PROBLEM DETAILS: The pictures do not belong in the copy. Restate all of the records word for word.

(Pictures paired with source code)
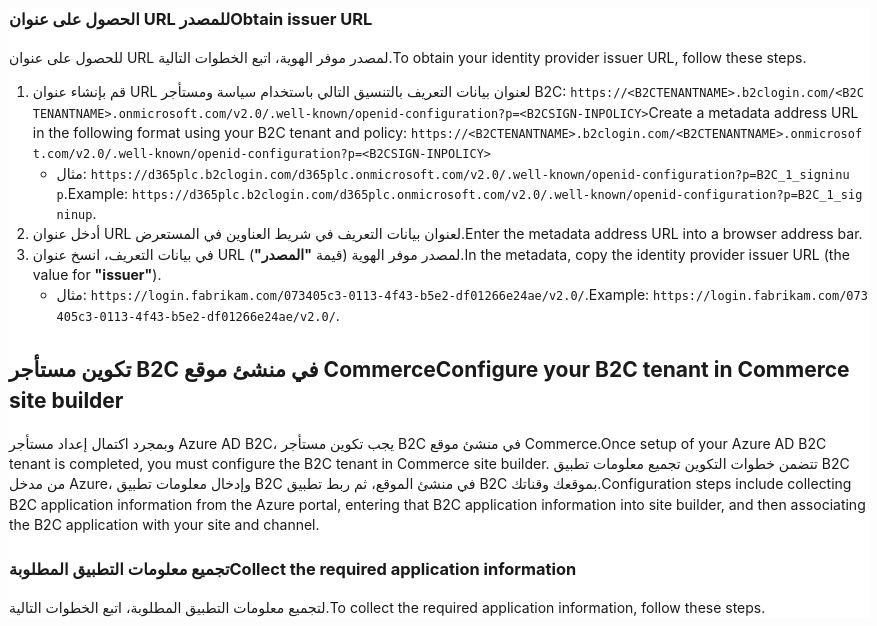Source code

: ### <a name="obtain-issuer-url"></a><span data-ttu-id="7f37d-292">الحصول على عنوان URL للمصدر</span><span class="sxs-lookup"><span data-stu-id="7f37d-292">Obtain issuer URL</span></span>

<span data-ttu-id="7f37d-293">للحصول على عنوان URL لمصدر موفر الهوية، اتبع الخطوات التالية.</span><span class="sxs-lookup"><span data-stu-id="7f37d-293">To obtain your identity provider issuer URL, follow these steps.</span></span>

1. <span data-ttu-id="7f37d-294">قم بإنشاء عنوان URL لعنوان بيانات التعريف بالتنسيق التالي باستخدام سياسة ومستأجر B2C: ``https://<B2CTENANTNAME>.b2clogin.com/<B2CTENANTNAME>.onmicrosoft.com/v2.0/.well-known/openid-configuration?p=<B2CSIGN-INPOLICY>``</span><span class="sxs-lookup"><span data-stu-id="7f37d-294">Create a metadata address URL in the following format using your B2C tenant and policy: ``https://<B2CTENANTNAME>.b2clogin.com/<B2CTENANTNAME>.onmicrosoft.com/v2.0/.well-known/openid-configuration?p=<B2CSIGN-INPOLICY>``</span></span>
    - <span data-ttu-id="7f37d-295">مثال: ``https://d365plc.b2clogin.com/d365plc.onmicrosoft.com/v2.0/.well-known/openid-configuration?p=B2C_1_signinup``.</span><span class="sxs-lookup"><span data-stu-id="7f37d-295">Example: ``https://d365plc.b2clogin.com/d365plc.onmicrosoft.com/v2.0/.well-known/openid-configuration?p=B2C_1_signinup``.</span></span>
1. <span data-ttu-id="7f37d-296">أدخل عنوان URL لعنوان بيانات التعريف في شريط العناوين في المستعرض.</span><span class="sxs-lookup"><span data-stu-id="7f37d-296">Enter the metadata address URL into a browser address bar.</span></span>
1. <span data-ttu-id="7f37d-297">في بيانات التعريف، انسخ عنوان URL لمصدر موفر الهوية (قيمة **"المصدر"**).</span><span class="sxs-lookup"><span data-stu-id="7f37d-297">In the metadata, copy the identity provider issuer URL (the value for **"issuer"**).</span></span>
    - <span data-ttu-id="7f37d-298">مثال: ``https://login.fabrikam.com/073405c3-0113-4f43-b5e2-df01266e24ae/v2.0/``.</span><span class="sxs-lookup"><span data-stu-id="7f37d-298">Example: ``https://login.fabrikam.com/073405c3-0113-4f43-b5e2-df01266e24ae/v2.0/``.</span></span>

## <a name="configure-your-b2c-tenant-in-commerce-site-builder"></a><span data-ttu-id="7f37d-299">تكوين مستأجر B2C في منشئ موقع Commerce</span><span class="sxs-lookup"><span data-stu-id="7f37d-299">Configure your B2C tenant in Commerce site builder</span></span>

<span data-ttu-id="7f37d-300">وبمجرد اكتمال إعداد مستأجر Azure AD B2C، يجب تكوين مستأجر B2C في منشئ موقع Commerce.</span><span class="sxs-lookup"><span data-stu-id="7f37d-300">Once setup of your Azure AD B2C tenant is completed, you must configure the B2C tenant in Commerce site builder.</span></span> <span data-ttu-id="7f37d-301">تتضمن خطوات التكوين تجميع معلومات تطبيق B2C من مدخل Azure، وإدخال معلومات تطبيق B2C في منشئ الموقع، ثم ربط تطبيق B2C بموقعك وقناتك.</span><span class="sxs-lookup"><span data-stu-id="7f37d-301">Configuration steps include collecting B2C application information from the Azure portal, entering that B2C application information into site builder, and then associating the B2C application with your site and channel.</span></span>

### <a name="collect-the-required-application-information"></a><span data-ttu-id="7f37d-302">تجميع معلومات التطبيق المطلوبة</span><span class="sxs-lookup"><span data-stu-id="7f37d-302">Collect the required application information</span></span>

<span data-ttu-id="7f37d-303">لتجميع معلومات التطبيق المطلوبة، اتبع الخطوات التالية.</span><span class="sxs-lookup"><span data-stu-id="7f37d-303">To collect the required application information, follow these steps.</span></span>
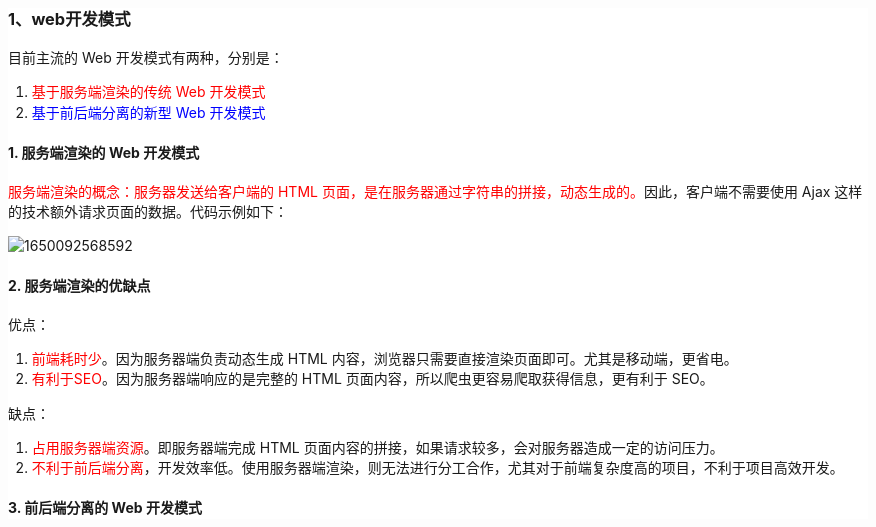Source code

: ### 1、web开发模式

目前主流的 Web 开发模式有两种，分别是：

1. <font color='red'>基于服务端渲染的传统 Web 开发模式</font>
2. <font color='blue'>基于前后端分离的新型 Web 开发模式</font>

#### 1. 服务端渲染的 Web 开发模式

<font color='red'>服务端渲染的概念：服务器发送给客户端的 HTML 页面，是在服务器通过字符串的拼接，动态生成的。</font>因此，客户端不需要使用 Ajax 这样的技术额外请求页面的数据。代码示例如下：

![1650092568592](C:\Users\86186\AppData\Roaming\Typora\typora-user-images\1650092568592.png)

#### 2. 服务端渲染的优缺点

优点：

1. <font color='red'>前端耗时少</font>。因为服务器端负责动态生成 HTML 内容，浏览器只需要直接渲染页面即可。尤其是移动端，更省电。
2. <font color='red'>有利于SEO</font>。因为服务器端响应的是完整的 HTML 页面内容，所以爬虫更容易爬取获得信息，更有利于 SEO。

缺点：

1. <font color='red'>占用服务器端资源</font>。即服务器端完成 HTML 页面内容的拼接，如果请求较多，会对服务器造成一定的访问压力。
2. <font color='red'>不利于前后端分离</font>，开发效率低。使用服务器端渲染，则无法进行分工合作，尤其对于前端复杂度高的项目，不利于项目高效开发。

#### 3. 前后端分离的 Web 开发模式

SOLUTION TO THIS EXERCISE:
Source code

: ### <a name="obtain-issuer-url"></a><span data-ttu-id="7f37d-292">الحصول على عنوان URL للمصدر</span><span class="sxs-lookup"><span data-stu-id="7f37d-292">Obtain issuer URL</span></span>

<span data-ttu-id="7f37d-293">للحصول على عنوان URL لمصدر موفر الهوية، اتبع الخطوات التالية.</span><span class="sxs-lookup"><span data-stu-id="7f37d-293">To obtain your identity provider issuer URL, follow these steps.</span></span>

1. <span data-ttu-id="7f37d-294">قم بإنشاء عنوان URL لعنوان بيانات التعريف بالتنسيق التالي باستخدام سياسة ومستأجر B2C: ``https://<B2CTENANTNAME>.b2clogin.com/<B2CTENANTNAME>.onmicrosoft.com/v2.0/.well-known/openid-configuration?p=<B2CSIGN-INPOLICY>``</span><span class="sxs-lookup"><span data-stu-id="7f37d-294">Create a metadata address URL in the following format using your B2C tenant and policy: ``https://<B2CTENANTNAME>.b2clogin.com/<B2CTENANTNAME>.onmicrosoft.com/v2.0/.well-known/openid-configuration?p=<B2CSIGN-INPOLICY>``</span></span>
    - <span data-ttu-id="7f37d-295">مثال: ``https://d365plc.b2clogin.com/d365plc.onmicrosoft.com/v2.0/.well-known/openid-configuration?p=B2C_1_signinup``.</span><span class="sxs-lookup"><span data-stu-id="7f37d-295">Example: ``https://d365plc.b2clogin.com/d365plc.onmicrosoft.com/v2.0/.well-known/openid-configuration?p=B2C_1_signinup``.</span></span>
1. <span data-ttu-id="7f37d-296">أدخل عنوان URL لعنوان بيانات التعريف في شريط العناوين في المستعرض.</span><span class="sxs-lookup"><span data-stu-id="7f37d-296">Enter the metadata address URL into a browser address bar.</span></span>
1. <span data-ttu-id="7f37d-297">في بيانات التعريف، انسخ عنوان URL لمصدر موفر الهوية (قيمة **"المصدر"**).</span><span class="sxs-lookup"><span data-stu-id="7f37d-297">In the metadata, copy the identity provider issuer URL (the value for **"issuer"**).</span></span>
    - <span data-ttu-id="7f37d-298">مثال: ``https://login.fabrikam.com/073405c3-0113-4f43-b5e2-df01266e24ae/v2.0/``.</span><span class="sxs-lookup"><span data-stu-id="7f37d-298">Example: ``https://login.fabrikam.com/073405c3-0113-4f43-b5e2-df01266e24ae/v2.0/``.</span></span>

## <a name="configure-your-b2c-tenant-in-commerce-site-builder"></a><span data-ttu-id="7f37d-299">تكوين مستأجر B2C في منشئ موقع Commerce</span><span class="sxs-lookup"><span data-stu-id="7f37d-299">Configure your B2C tenant in Commerce site builder</span></span>

<span data-ttu-id="7f37d-300">وبمجرد اكتمال إعداد مستأجر Azure AD B2C، يجب تكوين مستأجر B2C في منشئ موقع Commerce.</span><span class="sxs-lookup"><span data-stu-id="7f37d-300">Once setup of your Azure AD B2C tenant is completed, you must configure the B2C tenant in Commerce site builder.</span></span> <span data-ttu-id="7f37d-301">تتضمن خطوات التكوين تجميع معلومات تطبيق B2C من مدخل Azure، وإدخال معلومات تطبيق B2C في منشئ الموقع، ثم ربط تطبيق B2C بموقعك وقناتك.</span><span class="sxs-lookup"><span data-stu-id="7f37d-301">Configuration steps include collecting B2C application information from the Azure portal, entering that B2C application information into site builder, and then associating the B2C application with your site and channel.</span></span>

### <a name="collect-the-required-application-information"></a><span data-ttu-id="7f37d-302">تجميع معلومات التطبيق المطلوبة</span><span class="sxs-lookup"><span data-stu-id="7f37d-302">Collect the required application information</span></span>

<span data-ttu-id="7f37d-303">لتجميع معلومات التطبيق المطلوبة، اتبع الخطوات التالية.</span><span class="sxs-lookup"><span data-stu-id="7f37d-303">To collect the required application information, follow these steps.</span></span>
Source code

: ### 1、web开发模式

目前主流的 Web 开发模式有两种，分别是：

1. <font color='red'>基于服务端渲染的传统 Web 开发模式</font>
2. <font color='blue'>基于前后端分离的新型 Web 开发模式</font>

#### 1. 服务端渲染的 Web 开发模式

<font color='red'>服务端渲染的概念：服务器发送给客户端的 HTML 页面，是在服务器通过字符串的拼接，动态生成的。</font>因此，客户端不需要使用 Ajax 这样的技术额外请求页面的数据。代码示例如下：

![1650092568592](C:\Users\86186\AppData\Roaming\Typora\typora-user-images\1650092568592.png)

#### 2. 服务端渲染的优缺点

优点：

1. <font color='red'>前端耗时少</font>。因为服务器端负责动态生成 HTML 内容，浏览器只需要直接渲染页面即可。尤其是移动端，更省电。
2. <font color='red'>有利于SEO</font>。因为服务器端响应的是完整的 HTML 页面内容，所以爬虫更容易爬取获得信息，更有利于 SEO。

缺点：

1. <font color='red'>占用服务器端资源</font>。即服务器端完成 HTML 页面内容的拼接，如果请求较多，会对服务器造成一定的访问压力。
2. <font color='red'>不利于前后端分离</font>，开发效率低。使用服务器端渲染，则无法进行分工合作，尤其对于前端复杂度高的项目，不利于项目高效开发。

#### 3. 前后端分离的 Web 开发模式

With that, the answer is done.